··· Listed records ···

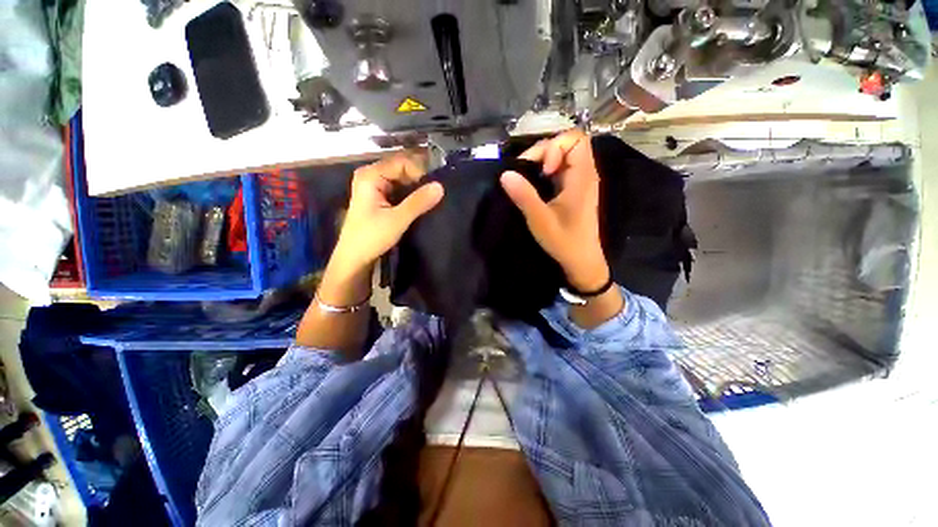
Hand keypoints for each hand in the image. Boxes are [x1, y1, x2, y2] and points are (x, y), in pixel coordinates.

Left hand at [330, 151, 444, 273]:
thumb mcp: (397, 220)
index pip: (402, 162)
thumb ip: (418, 202)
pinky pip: (399, 189)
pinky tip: (421, 202)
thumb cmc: (371, 237)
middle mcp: (371, 175)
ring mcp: (374, 186)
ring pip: (401, 179)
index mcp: (370, 175)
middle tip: (437, 192)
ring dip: (416, 187)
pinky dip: (410, 194)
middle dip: (419, 179)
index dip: (420, 172)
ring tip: (432, 197)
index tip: (435, 187)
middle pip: (401, 169)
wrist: (354, 258)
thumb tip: (441, 186)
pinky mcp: (378, 197)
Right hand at [500, 129, 607, 291]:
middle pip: (567, 144)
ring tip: (528, 179)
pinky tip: (535, 186)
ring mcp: (579, 182)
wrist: (581, 261)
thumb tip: (505, 174)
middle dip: (544, 152)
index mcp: (582, 177)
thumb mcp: (540, 220)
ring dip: (543, 162)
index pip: (575, 139)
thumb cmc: (564, 241)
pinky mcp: (573, 191)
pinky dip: (545, 172)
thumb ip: (524, 196)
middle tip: (527, 173)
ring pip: (563, 156)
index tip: (543, 171)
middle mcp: (584, 174)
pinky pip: (560, 170)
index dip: (555, 148)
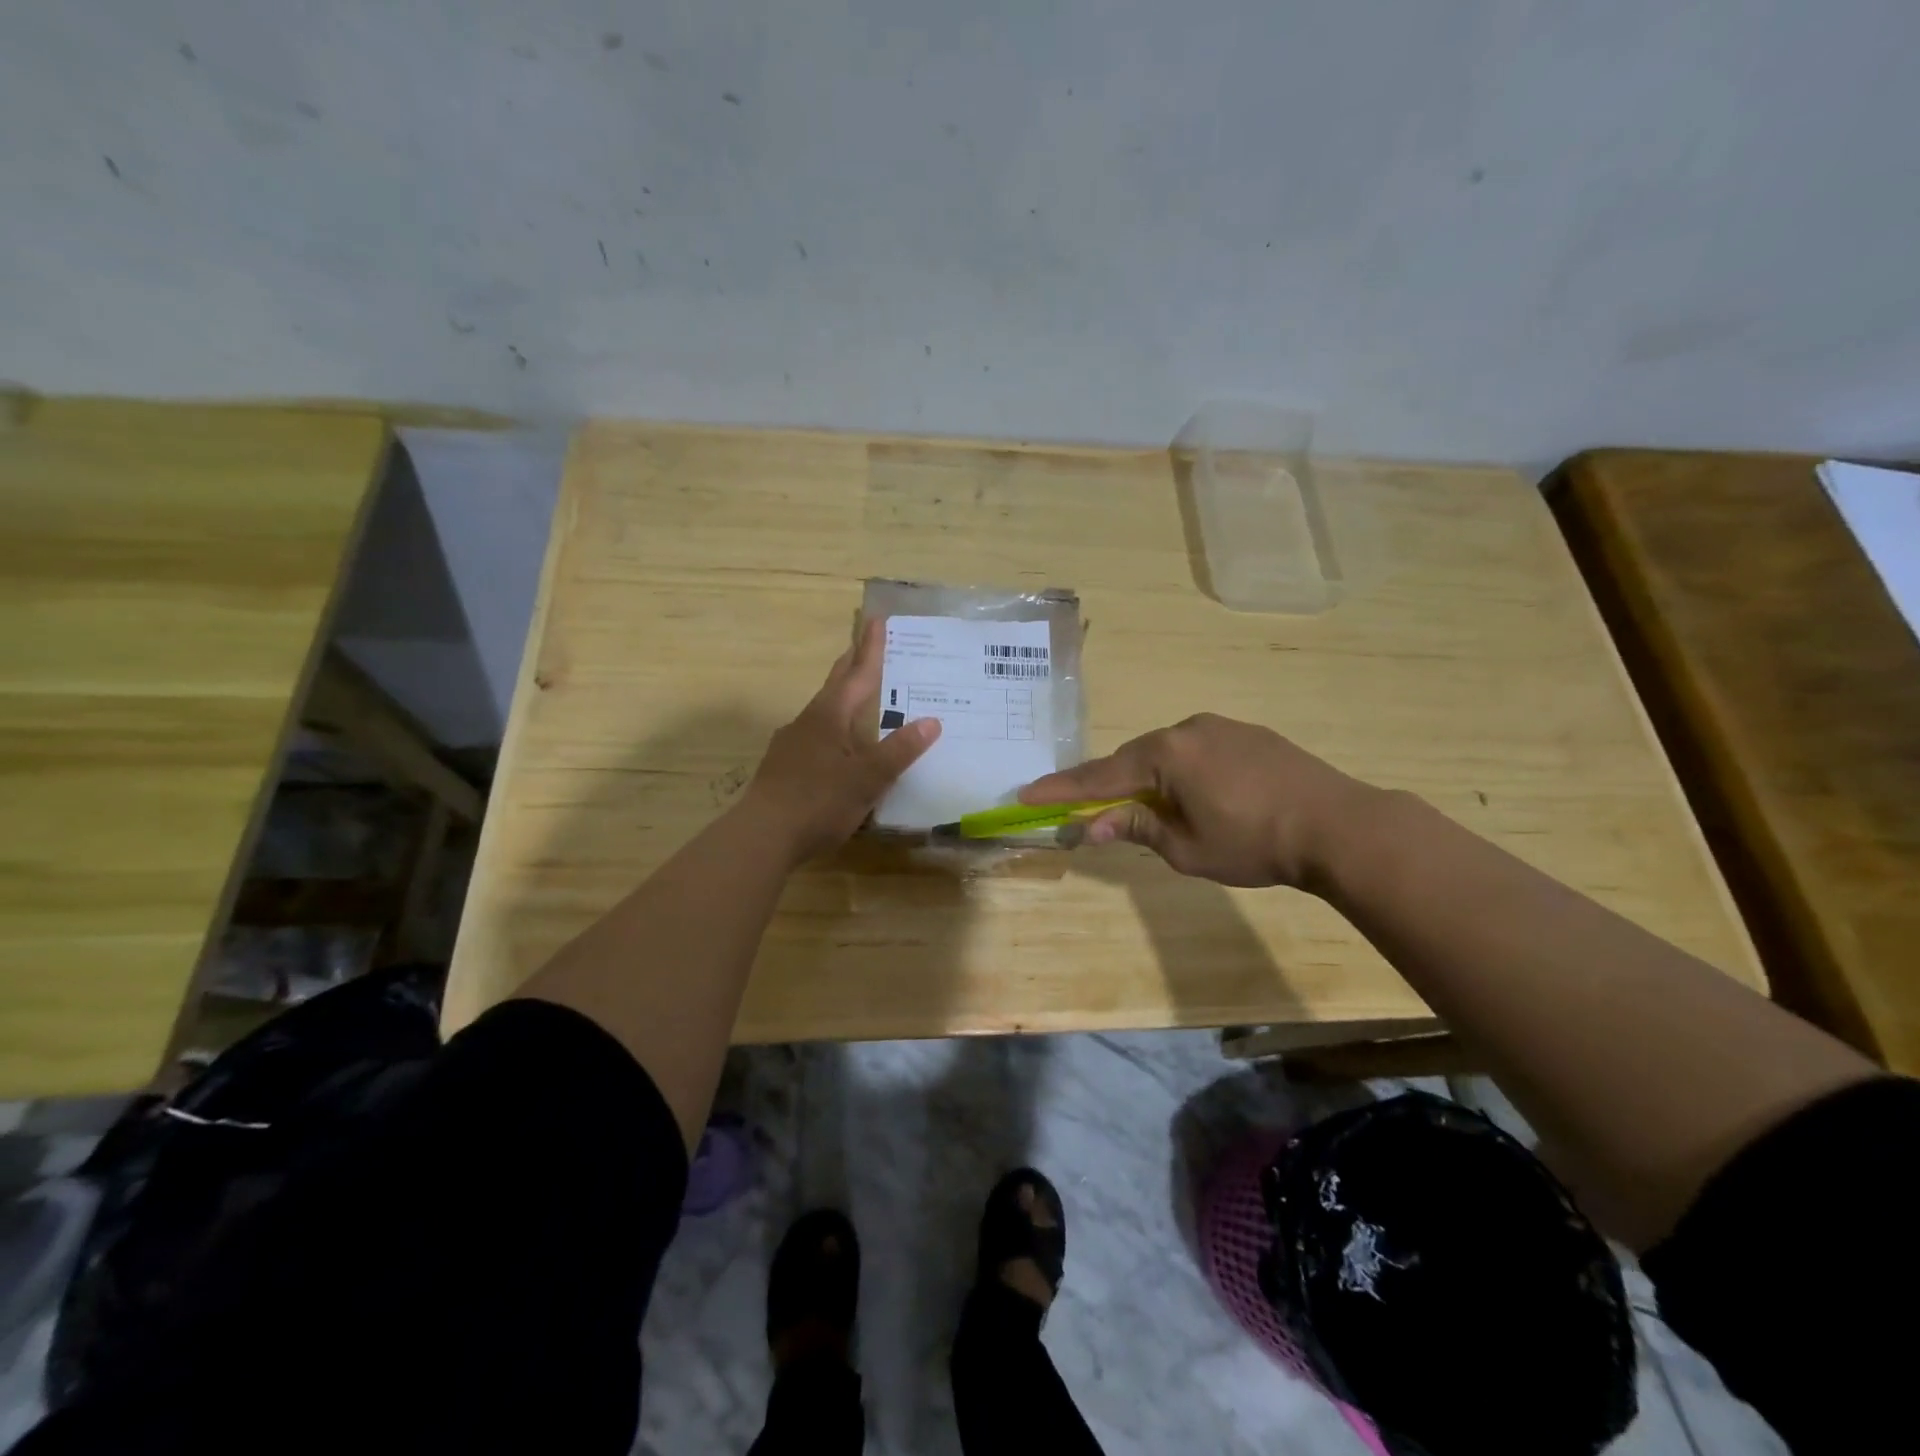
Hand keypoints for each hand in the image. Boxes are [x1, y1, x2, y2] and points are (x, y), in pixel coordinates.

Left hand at [744, 618, 940, 860]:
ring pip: (823, 713)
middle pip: (834, 686)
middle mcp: (807, 722)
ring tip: (858, 700)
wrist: (762, 835)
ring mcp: (791, 745)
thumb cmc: (819, 801)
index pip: (856, 675)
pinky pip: (815, 738)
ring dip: (841, 700)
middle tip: (863, 645)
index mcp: (829, 717)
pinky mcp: (783, 768)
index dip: (870, 649)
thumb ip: (899, 751)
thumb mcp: (868, 778)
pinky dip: (833, 731)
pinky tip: (838, 749)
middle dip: (850, 665)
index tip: (876, 620)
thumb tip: (931, 721)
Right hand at [1021, 713, 1374, 887]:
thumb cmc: (1254, 842)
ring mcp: (1220, 727)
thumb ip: (1137, 828)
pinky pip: (1197, 750)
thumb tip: (1093, 824)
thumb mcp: (1187, 847)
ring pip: (1166, 753)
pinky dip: (1182, 771)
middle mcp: (1187, 729)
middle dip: (1109, 784)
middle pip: (1132, 759)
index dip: (1062, 789)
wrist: (1338, 824)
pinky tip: (1197, 795)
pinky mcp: (1248, 734)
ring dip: (1149, 778)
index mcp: (1166, 754)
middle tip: (1087, 809)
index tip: (1026, 794)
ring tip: (1151, 809)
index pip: (1100, 775)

···

● **How to complete this task**
Transcribe every entry word for word, but skip the pictures.

● **Exercise solution**
Hand keypoints for each hand in the image. Boxes are [x1, y1, x2, y2] and points are (x, y), in pixel coordinates.

Left hand at [330, 151, 444, 273]:
thumb mcp: (397, 220)
index pip: (402, 162)
thumb ip: (418, 202)
pinky pip: (399, 189)
pinky tip: (421, 202)
thumb cmc: (371, 237)
middle mcp: (371, 175)
ring mcp: (374, 186)
ring pip: (401, 179)
index mcp: (370, 175)
middle tip: (437, 192)
ring dip: (416, 187)
pinky dip: (410, 194)
middle dip: (419, 179)
index dip: (420, 172)
ring tip: (432, 197)
index tip: (435, 187)
middle pip: (401, 169)
wrist: (354, 258)
thumb tip: (441, 186)
pinky mcp: (378, 197)
Right hand at [500, 129, 607, 291]:
middle pip: (567, 144)
ring tip: (528, 179)
pinky tip: (535, 186)
ring mcp: (579, 182)
wrist: (581, 261)
thumb tip: (505, 174)
middle dip: (544, 152)
index mcp: (582, 177)
thumb mcp: (540, 220)
ring dip: (543, 162)
index pip: (575, 139)
thumb cmc: (564, 241)
pinky mcp: (573, 191)
pinky dip: (545, 172)
thumb ip: (524, 196)
middle tip: (527, 173)
ring pip: (563, 156)
index tip: (543, 171)
middle mcp: (584, 174)
pinky pip: (560, 170)
index dip: (555, 148)
Hand keypoints for each hand in the image. Boxes are [x1, y1, x2, y2] and points are (x, y), in pixel coordinates.

Left hand at [744, 618, 940, 860]:
ring pip: (823, 713)
middle pip: (834, 686)
middle mcp: (807, 722)
ring tip: (858, 700)
wrist: (762, 835)
ring mcp: (791, 745)
thumb cmc: (819, 801)
index pip: (856, 675)
pinky pip: (815, 738)
ring dip: (841, 700)
middle tip: (863, 645)
index mcp: (829, 717)
pinky mcp: (783, 768)
index dip: (870, 649)
thumb ip: (899, 751)
thumb mcp: (868, 778)
pinky dip: (833, 731)
pinky tip: (838, 749)
middle dip: (850, 665)
index tip: (876, 620)
thumb tip: (931, 721)
Right hand at [1021, 713, 1374, 887]:
thumb cmc: (1254, 842)
ring mcp: (1220, 727)
thumb ip: (1137, 828)
pinky pip: (1197, 750)
thumb tip: (1093, 824)
thumb mcp: (1187, 847)
ring pip: (1166, 753)
pinky dip: (1182, 771)
middle mcp: (1187, 729)
middle dip: (1109, 784)
middle pip: (1132, 759)
index dip: (1062, 789)
wrist: (1338, 824)
pinky tip: (1197, 795)
pinky mcp: (1248, 734)
ring dip: (1149, 778)
index mcp: (1166, 754)
middle tip: (1087, 809)
index tip: (1026, 794)
ring tip: (1151, 809)
index pip: (1100, 775)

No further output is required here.